The Concorde Project - A personal account by Alan Palmer
What is or was the Concorde project?
1984 was the 50th anniversary of the Mildenhall to Melbourne air race. A committee was formed to celebrate this event. Rotary and other organisations were asked to organise their own events.
On the 1st July 1984 Fred Bonnett became Rotary President. Maurice Bashford became the Chairman of the Community Service Committee. At the Mildenhall air display in May 1984, Concorde had flown from Gatwick to take part in the display. Concorde was so low as it wheeled over Mildenhall that I could see the passengers. At that point I decided that I would somehow arrange a flight on Concorde.
So when Maurice asked for ideas, I immediately said to hire Concorde. Within 24 hours Maurice was back having made contact with British Airways. We could have a Concorde on Monday 22nd October 1984 for £40,000! We had 16 weeks to organise the event.
Maurice put the idea to the club and asked for a sub-committee to be set up. This committee comprised of Maurice, Bill Abbs, Ray Turner and myself. A proposal was made and approved that up to £300 be made available to the sub-committee for advertising. It had been established that the contract with B.A. need not be signed until we were confident that funds were available to cover the contract. There was therefore no liability to the club at any stage.
The sub-committee was reduced to 3 when Ray Turner was admitted to hospital and we agreed to meet on a daily basis. It was felt that to maximize our profit, three flights should be arranged (2 sub-sonic and 1 supersonic). When the project became public a large amount of free publicity was obtained from the newspapers. To stimulate more interest we gave two tickets to the Cambridge Evening News as prizes for a Concorde competition.

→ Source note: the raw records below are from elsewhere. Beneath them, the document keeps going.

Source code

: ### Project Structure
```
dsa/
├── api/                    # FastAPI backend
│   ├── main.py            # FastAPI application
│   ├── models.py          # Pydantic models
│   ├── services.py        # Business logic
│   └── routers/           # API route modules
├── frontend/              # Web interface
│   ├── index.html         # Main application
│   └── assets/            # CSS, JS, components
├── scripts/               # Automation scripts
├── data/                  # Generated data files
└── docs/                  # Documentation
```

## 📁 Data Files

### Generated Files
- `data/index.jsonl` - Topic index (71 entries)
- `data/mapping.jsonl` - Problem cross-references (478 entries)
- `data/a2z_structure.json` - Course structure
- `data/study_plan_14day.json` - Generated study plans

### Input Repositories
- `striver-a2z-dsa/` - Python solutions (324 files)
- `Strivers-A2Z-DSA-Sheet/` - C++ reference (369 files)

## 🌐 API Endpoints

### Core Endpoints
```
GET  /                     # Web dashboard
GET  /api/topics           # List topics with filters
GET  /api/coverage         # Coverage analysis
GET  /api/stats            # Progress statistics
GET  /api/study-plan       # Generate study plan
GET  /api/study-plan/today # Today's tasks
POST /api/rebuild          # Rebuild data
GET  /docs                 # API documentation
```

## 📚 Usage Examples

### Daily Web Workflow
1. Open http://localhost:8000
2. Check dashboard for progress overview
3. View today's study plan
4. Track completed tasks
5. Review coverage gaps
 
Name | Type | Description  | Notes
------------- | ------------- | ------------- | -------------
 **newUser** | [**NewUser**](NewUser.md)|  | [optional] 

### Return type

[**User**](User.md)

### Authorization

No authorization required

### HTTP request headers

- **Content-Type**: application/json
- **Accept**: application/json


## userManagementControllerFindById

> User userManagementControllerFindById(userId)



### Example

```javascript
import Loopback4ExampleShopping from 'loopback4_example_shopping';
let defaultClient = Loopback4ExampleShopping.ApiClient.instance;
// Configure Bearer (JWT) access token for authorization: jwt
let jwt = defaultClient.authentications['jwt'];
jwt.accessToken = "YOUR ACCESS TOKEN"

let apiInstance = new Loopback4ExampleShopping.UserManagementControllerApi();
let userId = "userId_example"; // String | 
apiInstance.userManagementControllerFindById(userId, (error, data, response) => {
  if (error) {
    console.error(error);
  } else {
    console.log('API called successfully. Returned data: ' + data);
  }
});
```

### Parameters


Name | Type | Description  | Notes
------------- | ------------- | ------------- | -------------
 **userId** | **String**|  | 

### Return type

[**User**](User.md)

We gave two tickets to district to raffle at the conference and we circulated all Rotary Clubs within district 108. Suddenly tickets started to sell and 10 days before the flight we moved past the £40,000 mark and agreed to sign the contract. At Gatwick airport, President Fred and I as Treasurer committed this club to paying £40,000. Well, to be truthful we paid £37,300, £2,700 being discount for paying in advance!
By now we were advertising on T.V. and had one slot during the football half-times on a Saturday afternoon. One problem which existed but for which verbal assurance had been given by the base to Jack Haylock concerned landing at Mildenhall. 8 days before the flight, the base made it clear that it was not intending to approve the flights. Stanstead were prepared to accept the flights as a solution but it was felt it would not be the same as landing at Mildenhall.
Maurice resigned from the club and advised the base that the facts would be released to the National Press at 4:00pm on Monday 15th October. During lunch on Monday 15th October Jack Haylock received a telephone call asking Maurice to take no action until a General from the Pentagon arrived. He arrived at Maurices's office at 4:15pm on 15th October with permission to land at Mildenhall. Maurice ripped up his resignation.
The day of the flight was utter chaos. Morley's Grey Coaches were an hour late delivering the first passengers to Heathrow. Instead of arriving at Mildenhall at 10:30am, the first flight landed at 12:30pm. The Gibraltar flight took off at 1:30pm for an hour and a half flight. It returned at 5:30pm! after refuelling at Stanstead as the USAF refused to supply fuel at Mildenhall. The Evening flight left for Heathrow at 7:30pm and we disembarked at 8:30pm. Concorde should have left for New York at 6:00pm!
We made a profit of some £7,000 (plus the district raffle of some £600 for foundation), most of which was put on deposit and has only just been spent. With the benefit of hindsight we would have done many things differently. The more expensive tickets sold more readily. Two more expensive flights would have given more profits. A loudspeaker van touring the area would probably have sold several tickets on the day. 16 weeks for the project was probably too tight, although it kept the momentum going.
Outstanding memories for me were the detail of the town seen from the plane, I could see my own car in my driveway and the sheer power of take off.
After the flights we invited the 3 guests to a thank you lunch at which we gave them decanters and glasses. Totally unbeknown to Maurice, the Community Service Committee had arranged for an enlarged photo to be framed with each committee member writing his own piece. Jack Haylock wrote "I am speechless".
Another amusing incident took place on T.V. Maurice, Bill and I had discussed the likely questions to be put. We concluded that probably the interviewer would ask how we intended to spend the profit. Indeed the interviewer did ask this question and in a broad cockney dialect Maurice replied; "In Suffolk we do not count our chickens before they are hatched".
Memories recorded by Alan Palmer November 2001.